» **TASK REQUIREMENTS**
a. Answer these from the passage on sex-selective abortion:
(i) What sex ratio does it give for Punjab?
(ii) How many cases were registered in Punjab in almost two decades?
(iii) In what year did the Chaddhas first abort a pregnancy after learning the fetus was female?
b. Please duplicate the passage on sex-selective abortion word for word, from "The new social" to "with the pregnancy.".

» **SOURCE EXTRACT**
But questions of morality and theology are far from anyone’s mind in the hinterlands of Punjab where, fostered in an atmosphere of criminally patriarchal mindsets and access to new technologies, abortions of a subversive kind are gaining impetus and, one could say, popularity: That of female foetuses. Religious bans on abortion are overruled by a cultural preference for sons, and the sex ratio here is 893 females per 1000 males, the worst in the country with an average of 940. According to a 2007 UNICEF report, foetal sex determination and sex selective abortion by medical professionals is a Rs 1,000-crore industry. The Preconception and Prenatal Diagnostic Techniques Act 1994, which was modified in 2003 to include penal action against the medical profession in cases of sex selection, has largely been a toothless legislation. In Punjab, only 122 cases were registered in almost two decades, of which only 20 pertained to sex-determination tests. Only five of the total were actually convicted, their ‘punishment’ being fines ranging from Rs 300 to Rs 4,000.
The new social trend of smaller families has done little to abate the disturbing practice. Couples, especially in the north of India, aim to have two children, but when both turn out to be girls, the problem begins. Rohini Chaddha (name changed), a housewife from Delhi, had two daughters by her mid-20s. The third time she got pregnant, her husband insisted she get the gender checked through ultrasound, and had it aborted when it turned out to be female. This was in 1995. From then until 2006, Chaddha had five more abortions for the same reason, changing doctors whenever one complained or showed a reluctance to abort, paying big sums of money to get rid of their future burden. In her seventh pregnancy, however, an ultrasound revealed a little penis. Disbelieving, the Chaddhas got a second ultrasound; it said the same thing. They went ahead with the pregnancy.

» **GIVEN DATA**
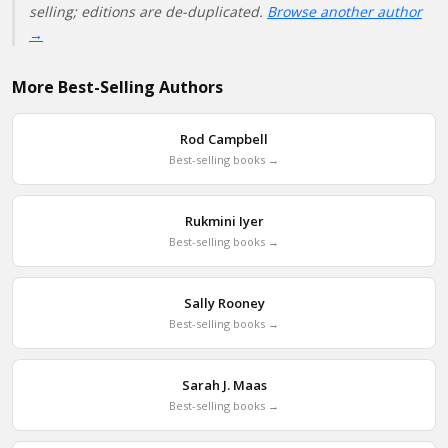
selling; editions are de-duplicated.
Browse another author
→
More Best-Selling Authors
Rod Campbell
Best-selling books →
Rukmini Iyer
Best-selling books →
Sally Rooney
Best-selling books →
Sarah J. Maas
Best-selling books →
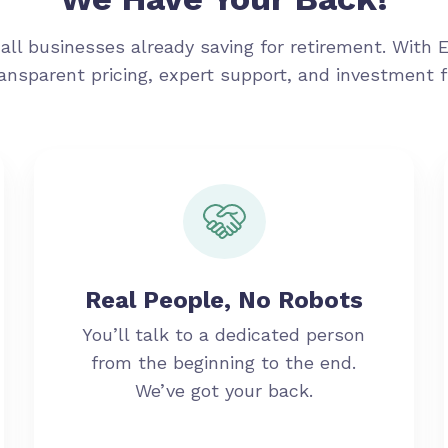
all businesses already saving for retirement. With 
ransparent pricing, expert support, and investment 
Real People, No Robots
You’ll talk to a dedicated person
from the beginning to the end.
We’ve got your back.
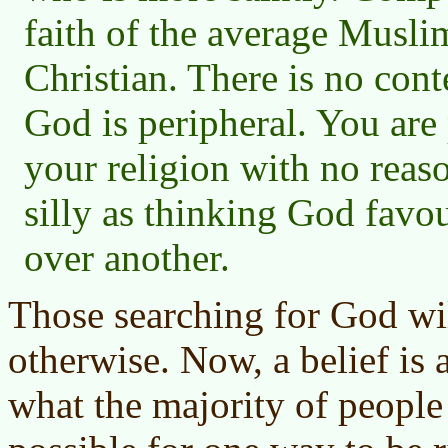
faith of the average Musli
Christian. There is no cont
God is peripheral. You are 
your religion with no reason 
silly as thinking God favo
over another.
Those searching for God wil
otherwise. Now, a belief is 
what the majority of people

» **TASK-BY-TASK RESULTS**
a.
(i) 893 females per 1000 males
(ii) 122
(iii) 1995

b.
The new social trend of smaller families has done little to abate the disturbing practice. Couples, especially in the north of India, aim to have two children, but when both turn out to be girls, the problem begins. Rohini Chaddha (name changed), a housewife from Delhi, had two daughters by her mid-20s. The third time she got pregnant, her husband insisted she get the gender checked through ultrasound, and had it aborted when it turned out to be female. This was in 1995. From then until 2006, Chaddha had five more abortions for the same reason, changing doctors whenever one complained or showed a reluctance to abort, paying big sums of money to get rid of their future burden. In her seventh pregnancy, however, an ultrasound revealed a little penis. Disbelieving, the Chaddhas got a second ultrasound; it said the same thing. They went ahead with the pregnancy.